One wall of 3 WTC's lobby contains Joystick, a 46 ft mural by James Rosenquist, which was originally painted in 2002 and reinstalled at 3 WTC in 2020.

==4 World Trade Center==
The new 4 World Trade Center was developed by Silverstein Properties, who appointed Robert Marcucci art consultant. Marcucci, along with the company's chief marketing officer Dara McQuillan, put forward the idea to create an art studio and gallery on the 69th floor of the building.

===Memorial by David Uda===
Irish artist David Uda was commissioned to paint a memorial to the victims, which is located on the floor of the 69th story of the World Trade Center 4. The painting took several weeks to complete, and features a large circle containing 2,606 painted flowers, one for each person that died at the World Trade Center on September 11. It also contains 13 stripes, a reference to the American flag.

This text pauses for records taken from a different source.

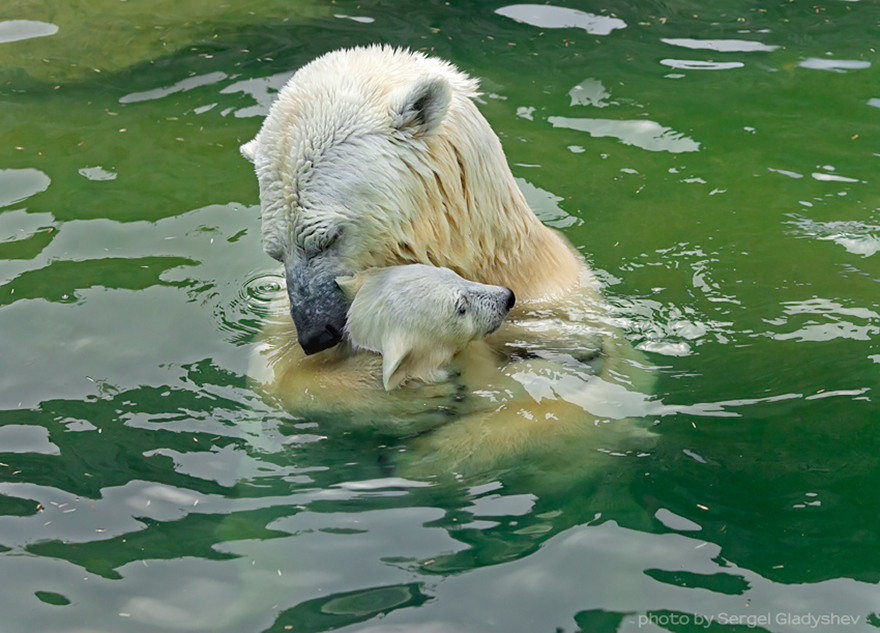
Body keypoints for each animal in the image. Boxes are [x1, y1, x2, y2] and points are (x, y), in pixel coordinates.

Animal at [242, 45, 652, 474]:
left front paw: (434, 452)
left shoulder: (562, 296)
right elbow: (272, 377)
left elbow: (606, 397)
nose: (314, 335)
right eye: (276, 250)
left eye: (325, 239)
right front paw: (402, 397)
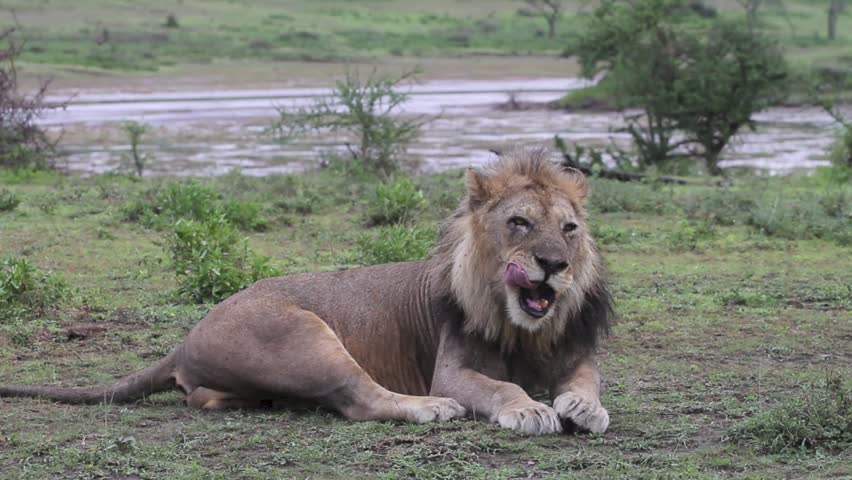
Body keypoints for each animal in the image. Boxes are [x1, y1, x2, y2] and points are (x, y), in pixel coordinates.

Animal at [0, 148, 612, 435]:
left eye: (569, 229)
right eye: (519, 223)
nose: (553, 265)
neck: (523, 329)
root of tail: (185, 338)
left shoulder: (573, 353)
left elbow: (588, 382)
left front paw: (583, 407)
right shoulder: (453, 368)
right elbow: (500, 387)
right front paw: (530, 408)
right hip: (303, 335)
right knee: (361, 400)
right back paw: (431, 410)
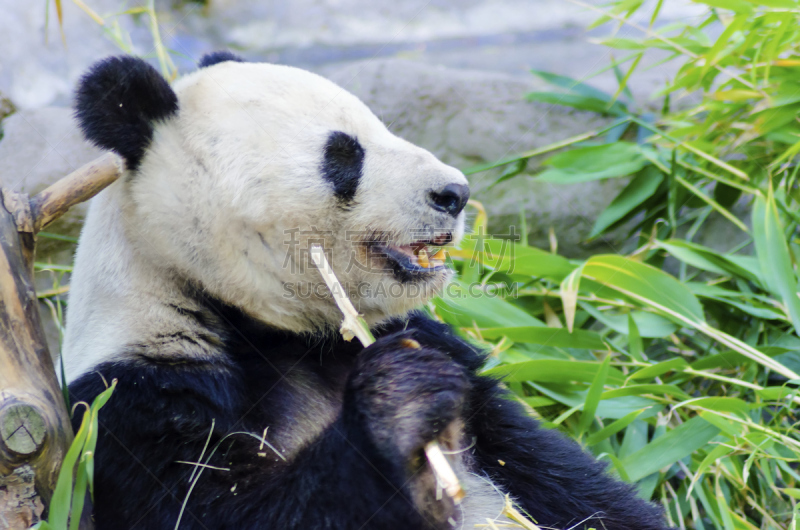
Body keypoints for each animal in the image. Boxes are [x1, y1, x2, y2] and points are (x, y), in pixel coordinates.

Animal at [64, 52, 668, 528]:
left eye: (383, 128)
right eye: (344, 155)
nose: (455, 193)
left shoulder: (430, 342)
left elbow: (546, 469)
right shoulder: (134, 401)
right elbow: (220, 510)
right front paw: (399, 402)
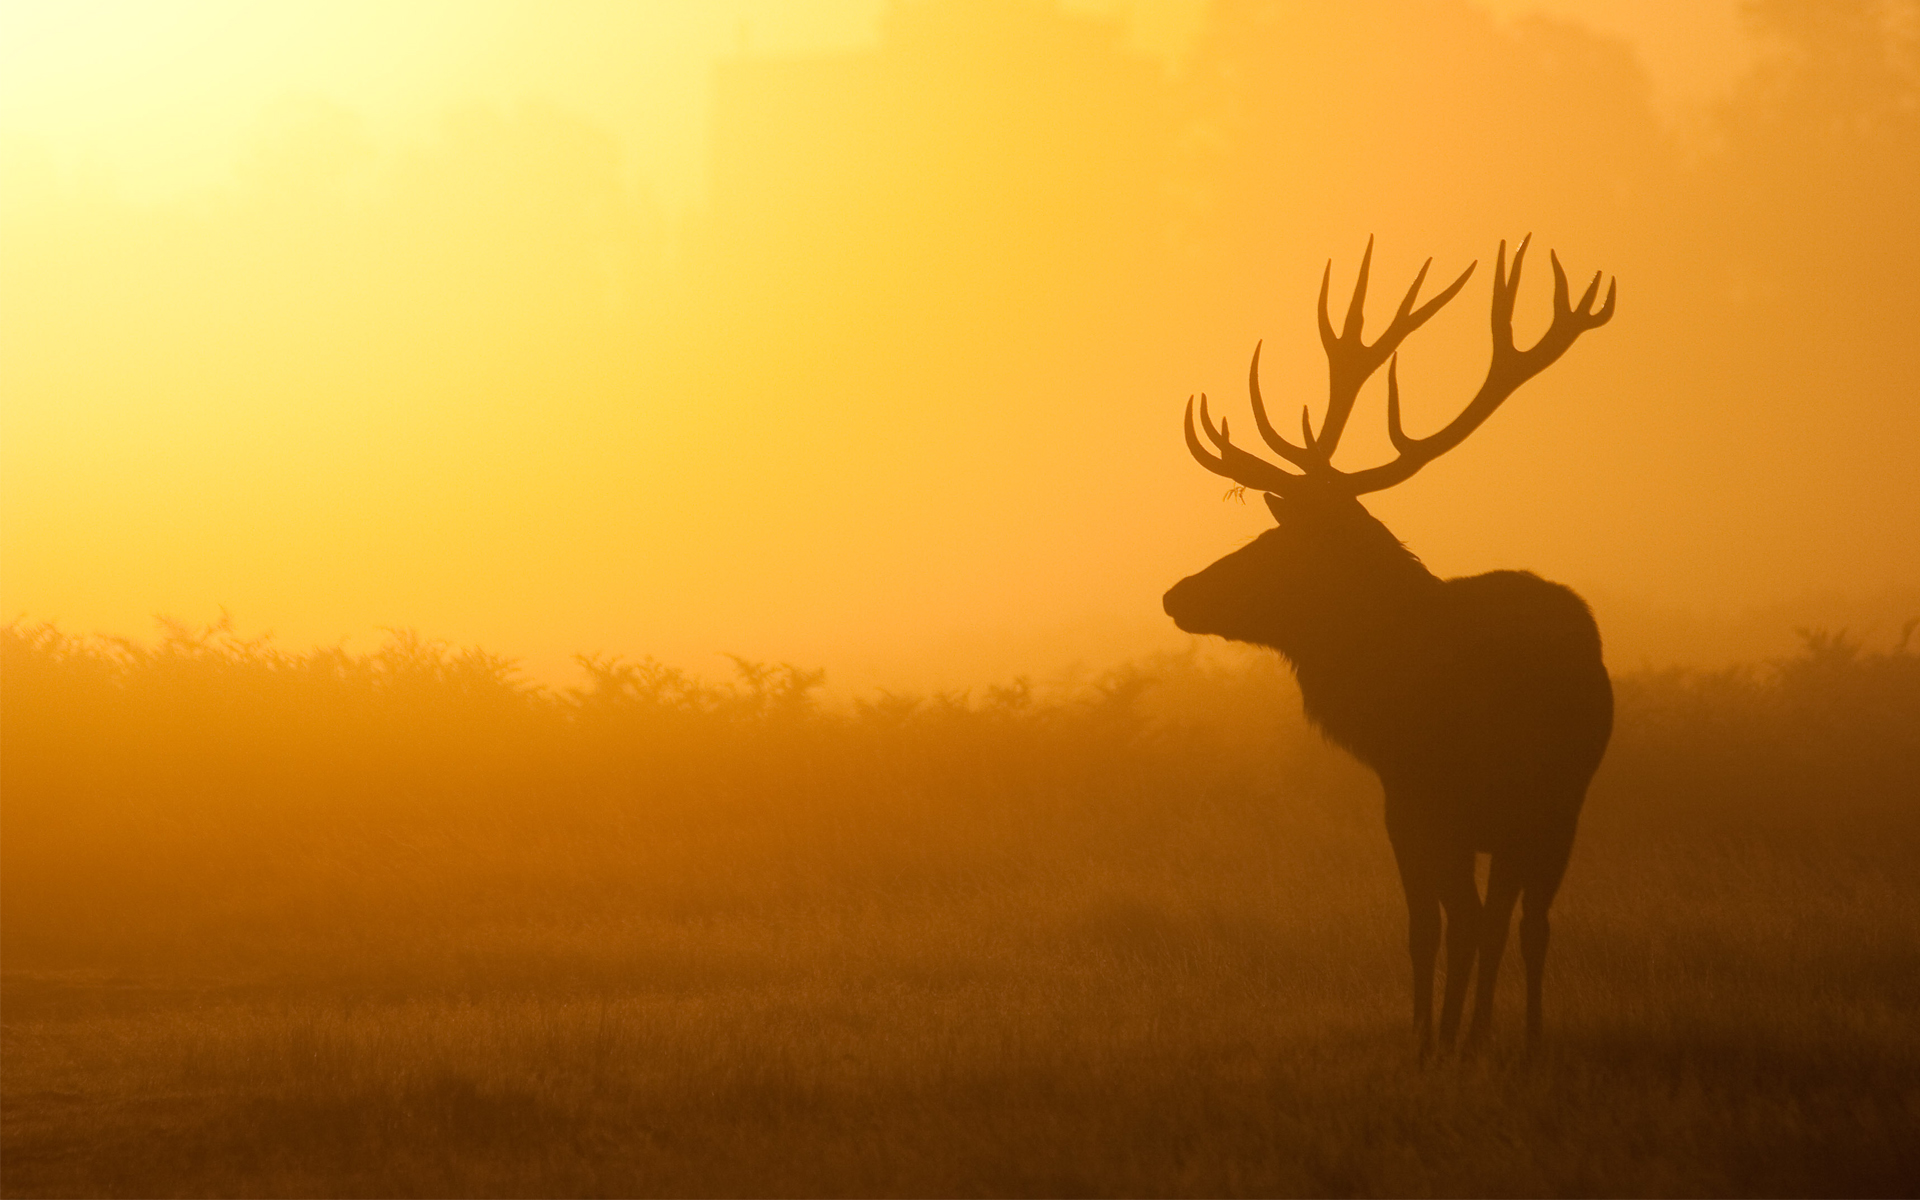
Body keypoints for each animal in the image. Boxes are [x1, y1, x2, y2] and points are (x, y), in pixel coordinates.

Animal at [1163, 236, 1616, 1055]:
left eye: (1276, 546)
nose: (1177, 593)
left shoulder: (1431, 804)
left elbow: (1447, 927)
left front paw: (1439, 1045)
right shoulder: (1428, 810)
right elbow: (1441, 928)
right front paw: (1440, 1039)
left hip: (1529, 804)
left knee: (1506, 921)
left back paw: (1494, 1040)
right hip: (1536, 812)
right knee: (1516, 920)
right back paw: (1508, 1037)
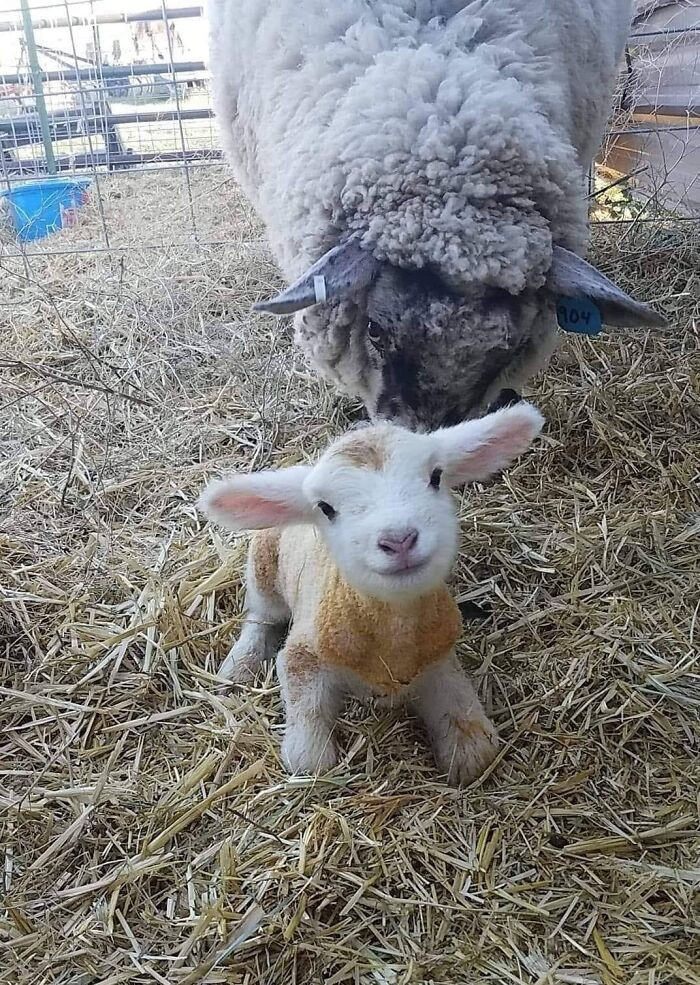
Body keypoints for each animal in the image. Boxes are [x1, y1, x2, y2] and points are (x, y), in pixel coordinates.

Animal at [200, 400, 544, 784]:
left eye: (436, 476)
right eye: (325, 507)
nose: (399, 540)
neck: (392, 636)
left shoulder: (438, 658)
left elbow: (475, 743)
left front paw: (465, 751)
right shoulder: (304, 655)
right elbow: (309, 757)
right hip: (263, 564)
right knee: (261, 616)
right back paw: (240, 665)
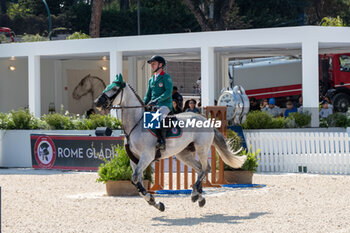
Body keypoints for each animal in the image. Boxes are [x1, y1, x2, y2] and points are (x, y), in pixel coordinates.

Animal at [94, 74, 245, 211]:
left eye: (115, 89)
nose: (97, 102)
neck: (136, 124)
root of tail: (205, 120)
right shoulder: (134, 159)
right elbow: (137, 181)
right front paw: (156, 203)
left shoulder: (147, 156)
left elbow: (136, 179)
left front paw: (152, 200)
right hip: (183, 154)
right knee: (199, 168)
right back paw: (198, 196)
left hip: (201, 148)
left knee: (205, 168)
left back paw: (195, 194)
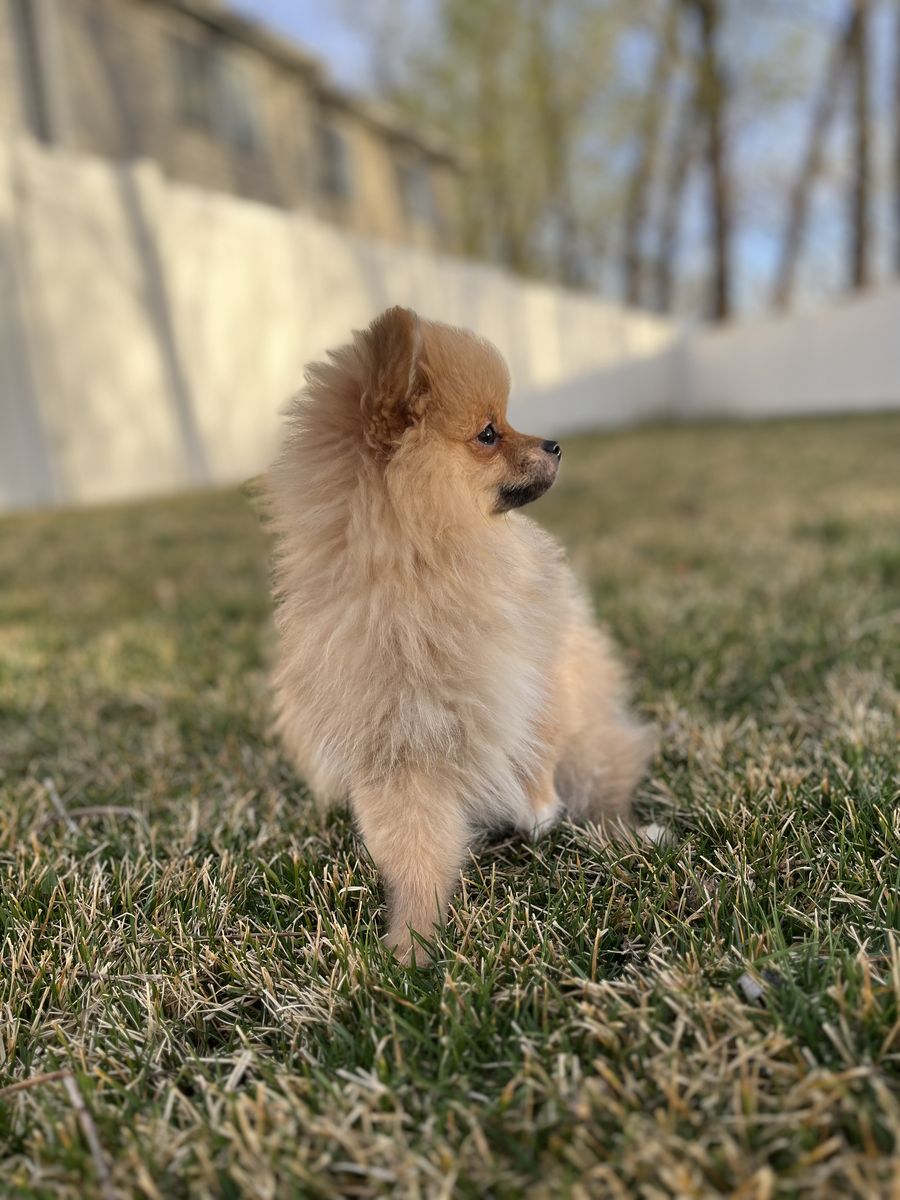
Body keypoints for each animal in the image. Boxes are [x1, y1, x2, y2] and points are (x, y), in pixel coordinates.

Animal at [268, 307, 653, 962]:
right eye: (489, 434)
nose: (555, 444)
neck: (427, 574)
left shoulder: (537, 673)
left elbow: (536, 742)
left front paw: (538, 803)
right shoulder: (398, 754)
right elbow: (414, 857)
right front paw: (411, 945)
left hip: (590, 742)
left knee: (605, 787)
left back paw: (629, 836)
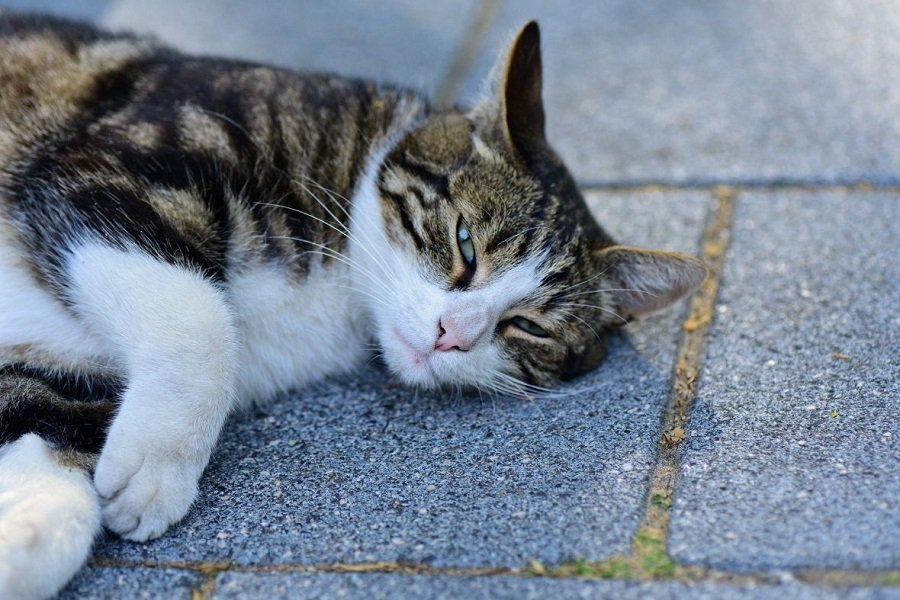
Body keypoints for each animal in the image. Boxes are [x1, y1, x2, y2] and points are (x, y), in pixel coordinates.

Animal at [0, 11, 708, 596]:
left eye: (527, 326)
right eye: (465, 242)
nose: (451, 333)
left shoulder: (58, 366)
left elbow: (52, 426)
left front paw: (28, 537)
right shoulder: (118, 163)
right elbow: (199, 320)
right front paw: (160, 461)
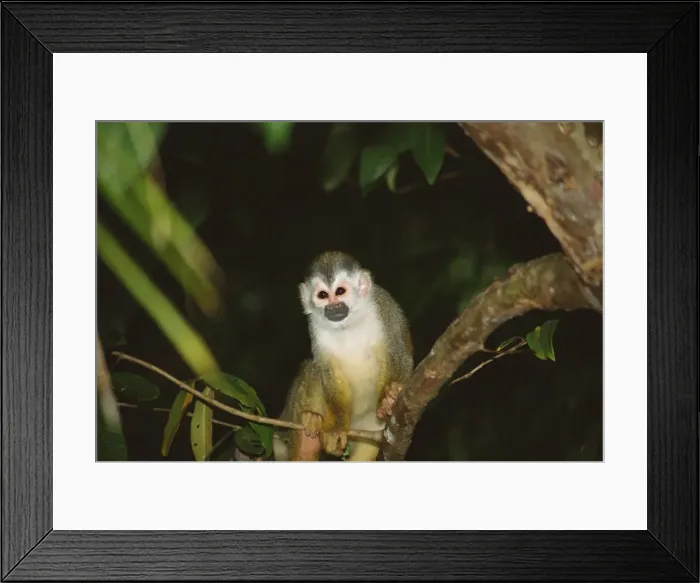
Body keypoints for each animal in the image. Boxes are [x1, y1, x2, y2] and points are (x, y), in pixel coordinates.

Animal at [272, 251, 413, 462]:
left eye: (340, 292)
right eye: (323, 295)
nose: (334, 307)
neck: (348, 323)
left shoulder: (386, 307)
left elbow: (400, 355)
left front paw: (388, 397)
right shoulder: (314, 327)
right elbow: (329, 374)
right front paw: (336, 427)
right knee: (313, 368)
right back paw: (306, 446)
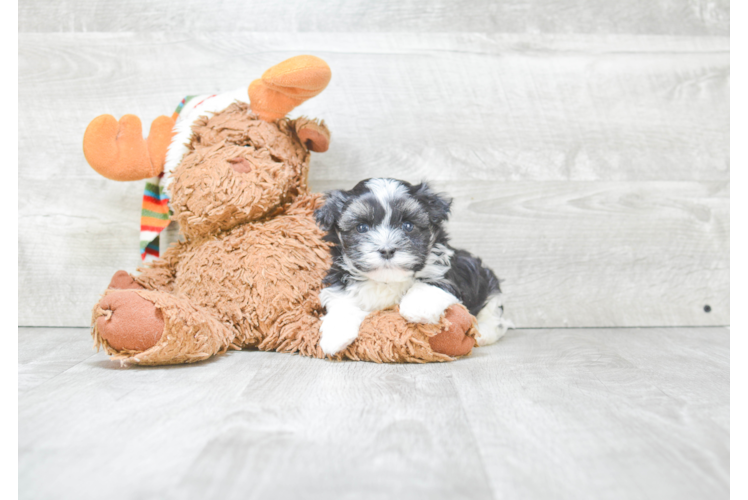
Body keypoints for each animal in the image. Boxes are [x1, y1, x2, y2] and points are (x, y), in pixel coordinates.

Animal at [312, 177, 512, 356]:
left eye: (408, 225)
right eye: (361, 227)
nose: (387, 250)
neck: (387, 280)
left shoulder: (447, 271)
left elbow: (430, 284)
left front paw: (418, 307)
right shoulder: (340, 279)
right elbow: (341, 300)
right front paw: (335, 335)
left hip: (486, 282)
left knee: (495, 318)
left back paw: (483, 333)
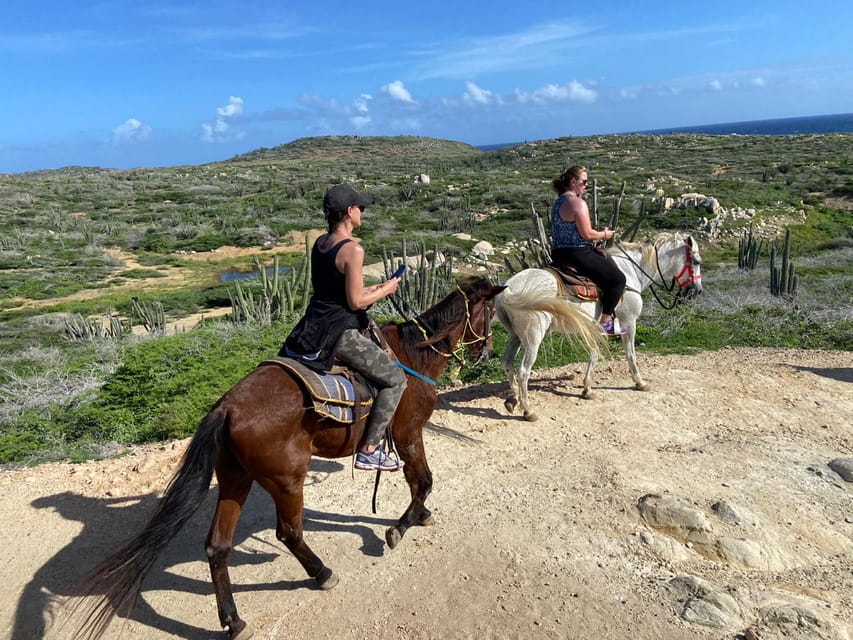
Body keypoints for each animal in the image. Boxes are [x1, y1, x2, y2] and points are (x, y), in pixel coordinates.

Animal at [68, 278, 506, 640]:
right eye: (491, 312)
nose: (486, 351)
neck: (413, 357)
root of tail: (226, 408)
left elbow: (420, 482)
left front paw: (419, 517)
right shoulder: (409, 432)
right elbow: (423, 480)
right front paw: (401, 527)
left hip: (235, 480)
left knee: (217, 547)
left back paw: (234, 620)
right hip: (287, 480)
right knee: (289, 532)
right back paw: (322, 573)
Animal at [496, 232, 704, 422]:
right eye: (696, 261)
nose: (697, 291)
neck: (632, 271)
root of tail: (508, 289)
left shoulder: (593, 327)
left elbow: (594, 353)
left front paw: (587, 389)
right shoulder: (629, 321)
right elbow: (630, 354)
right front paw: (640, 382)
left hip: (515, 335)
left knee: (507, 363)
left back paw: (512, 399)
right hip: (533, 339)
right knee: (523, 372)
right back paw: (528, 410)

=== Large-scale Installation by Kozo Nishino ===
Japanese sculptor and kinetic artist from Kyoto, Japan, Kozo Nishino was commissioned to create a 30-meter-diameter titanium arc in the lobby of 4 World Trade Center. The installation is titled Sky Memory and was his first commission in the United States. The sculpture weights 215 kilograms and is suspended about 7 meters above the ground so that it appears as if it is floating.

==7 World Trade Center==
Jeff Koons's Balloon Flower (Red), on loan to Larry Silverstein, was located outside 7 World Trade Center from 2006 until 2018 when it was removed for refurbishment. In 2021, Frank Stella's Jasper's Split Star was installed in the same spot.